Task prompt: Restate the entries word for word, omitting nothing.

Excerpted data:
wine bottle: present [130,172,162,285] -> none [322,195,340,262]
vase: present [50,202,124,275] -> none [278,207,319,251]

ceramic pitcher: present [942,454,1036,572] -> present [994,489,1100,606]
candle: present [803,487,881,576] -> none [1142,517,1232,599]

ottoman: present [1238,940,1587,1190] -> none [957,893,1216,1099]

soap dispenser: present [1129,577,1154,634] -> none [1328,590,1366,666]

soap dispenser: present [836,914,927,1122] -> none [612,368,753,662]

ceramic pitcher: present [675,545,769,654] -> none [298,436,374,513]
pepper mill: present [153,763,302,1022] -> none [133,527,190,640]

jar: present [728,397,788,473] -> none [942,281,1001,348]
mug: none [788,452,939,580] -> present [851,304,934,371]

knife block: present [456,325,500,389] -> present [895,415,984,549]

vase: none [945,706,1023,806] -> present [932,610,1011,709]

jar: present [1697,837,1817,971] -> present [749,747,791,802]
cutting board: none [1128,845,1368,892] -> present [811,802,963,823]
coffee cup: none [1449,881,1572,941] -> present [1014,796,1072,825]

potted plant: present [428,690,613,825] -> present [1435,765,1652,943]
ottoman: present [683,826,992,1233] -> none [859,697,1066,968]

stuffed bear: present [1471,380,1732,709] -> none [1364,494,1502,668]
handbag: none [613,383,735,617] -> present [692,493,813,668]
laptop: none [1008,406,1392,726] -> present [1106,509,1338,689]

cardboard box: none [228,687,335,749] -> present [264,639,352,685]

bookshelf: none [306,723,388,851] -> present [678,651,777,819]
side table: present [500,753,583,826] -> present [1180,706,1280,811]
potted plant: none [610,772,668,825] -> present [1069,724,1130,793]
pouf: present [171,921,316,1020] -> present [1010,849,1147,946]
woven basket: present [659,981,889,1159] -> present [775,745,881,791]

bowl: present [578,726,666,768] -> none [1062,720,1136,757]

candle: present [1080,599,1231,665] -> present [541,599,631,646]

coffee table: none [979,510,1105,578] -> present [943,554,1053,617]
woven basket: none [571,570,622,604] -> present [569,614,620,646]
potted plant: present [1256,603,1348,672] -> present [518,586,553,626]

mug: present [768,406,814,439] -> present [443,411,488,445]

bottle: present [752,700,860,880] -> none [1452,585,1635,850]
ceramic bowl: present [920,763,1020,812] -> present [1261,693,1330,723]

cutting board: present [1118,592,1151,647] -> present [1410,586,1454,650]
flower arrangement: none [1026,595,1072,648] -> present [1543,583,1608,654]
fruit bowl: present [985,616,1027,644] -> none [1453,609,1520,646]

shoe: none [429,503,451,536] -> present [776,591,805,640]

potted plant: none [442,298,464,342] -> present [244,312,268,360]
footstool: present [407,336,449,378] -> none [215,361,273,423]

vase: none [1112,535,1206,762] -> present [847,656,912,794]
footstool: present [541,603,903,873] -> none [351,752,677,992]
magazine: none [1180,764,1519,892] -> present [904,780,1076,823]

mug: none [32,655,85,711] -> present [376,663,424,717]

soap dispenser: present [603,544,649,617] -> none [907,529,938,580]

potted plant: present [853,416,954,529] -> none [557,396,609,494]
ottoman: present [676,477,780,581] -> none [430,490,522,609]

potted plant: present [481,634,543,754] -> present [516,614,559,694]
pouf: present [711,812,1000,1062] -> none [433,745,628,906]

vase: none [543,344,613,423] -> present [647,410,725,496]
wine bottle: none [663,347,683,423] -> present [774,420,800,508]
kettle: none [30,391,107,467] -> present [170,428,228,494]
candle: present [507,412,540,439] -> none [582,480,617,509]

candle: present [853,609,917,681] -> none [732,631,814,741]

Answer to the exercise:
wine bottle: present [130,172,162,285] -> none [322,195,340,262]
vase: present [50,202,124,275] -> none [278,207,319,251]

ceramic pitcher: present [942,454,1036,572] -> present [994,489,1100,606]
candle: present [803,487,881,576] -> none [1142,517,1232,599]

ottoman: present [1238,940,1587,1190] -> none [957,893,1216,1099]

soap dispenser: present [1129,577,1154,634] -> none [1328,590,1366,666]

soap dispenser: present [836,914,927,1122] -> none [612,368,753,662]

ceramic pitcher: present [675,545,769,654] -> none [298,436,374,513]
pepper mill: present [153,763,302,1022] -> none [133,527,190,640]

jar: present [728,397,788,473] -> none [942,281,1001,348]
mug: none [788,452,939,580] -> present [851,304,934,371]

knife block: present [456,325,500,389] -> present [895,415,984,549]

vase: none [945,706,1023,806] -> present [932,610,1011,709]

jar: present [1697,837,1817,971] -> present [749,747,791,802]
cutting board: none [1128,845,1368,892] -> present [811,802,963,823]
coffee cup: none [1449,881,1572,941] -> present [1014,796,1072,825]

potted plant: present [428,690,613,825] -> present [1435,765,1652,943]
ottoman: present [683,826,992,1233] -> none [859,697,1066,968]

stuffed bear: present [1471,380,1732,709] -> none [1364,494,1502,668]
handbag: none [613,383,735,617] -> present [692,493,813,668]
laptop: none [1008,406,1392,726] -> present [1106,509,1338,689]

cardboard box: none [228,687,335,749] -> present [264,639,352,685]

bookshelf: none [306,723,388,851] -> present [678,651,777,819]
side table: present [500,753,583,826] -> present [1180,706,1280,811]
potted plant: none [610,772,668,825] -> present [1069,724,1130,793]
pouf: present [171,921,316,1020] -> present [1010,849,1147,946]
woven basket: present [659,981,889,1159] -> present [775,745,881,791]

bowl: present [578,726,666,768] -> none [1062,720,1136,757]

candle: present [1080,599,1231,665] -> present [541,599,631,646]

coffee table: none [979,510,1105,578] -> present [943,554,1053,617]
woven basket: none [571,570,622,604] -> present [569,614,620,646]
potted plant: present [1256,603,1348,672] -> present [518,586,553,626]

mug: present [768,406,814,439] -> present [443,411,488,445]

bottle: present [752,700,860,880] -> none [1452,585,1635,850]
ceramic bowl: present [920,763,1020,812] -> present [1261,693,1330,723]

cutting board: present [1118,592,1151,647] -> present [1410,586,1454,650]
flower arrangement: none [1026,595,1072,648] -> present [1543,583,1608,654]
fruit bowl: present [985,616,1027,644] -> none [1453,609,1520,646]

shoe: none [429,503,451,536] -> present [776,591,805,640]

potted plant: none [442,298,464,342] -> present [244,312,268,360]
footstool: present [407,336,449,378] -> none [215,361,273,423]

vase: none [1112,535,1206,762] -> present [847,656,912,794]
footstool: present [541,603,903,873] -> none [351,752,677,992]
magazine: none [1180,764,1519,892] -> present [904,780,1076,823]

mug: none [32,655,85,711] -> present [376,663,424,717]

soap dispenser: present [603,544,649,617] -> none [907,529,938,580]

potted plant: present [853,416,954,529] -> none [557,396,609,494]
ottoman: present [676,477,780,581] -> none [430,490,522,609]

potted plant: present [481,634,543,754] -> present [516,614,559,694]
pouf: present [711,812,1000,1062] -> none [433,745,628,906]

vase: none [543,344,613,423] -> present [647,410,725,496]
wine bottle: none [663,347,683,423] -> present [774,420,800,508]
kettle: none [30,391,107,467] -> present [170,428,228,494]
candle: present [507,412,540,439] -> none [582,480,617,509]

candle: present [853,609,917,681] -> none [732,631,814,741]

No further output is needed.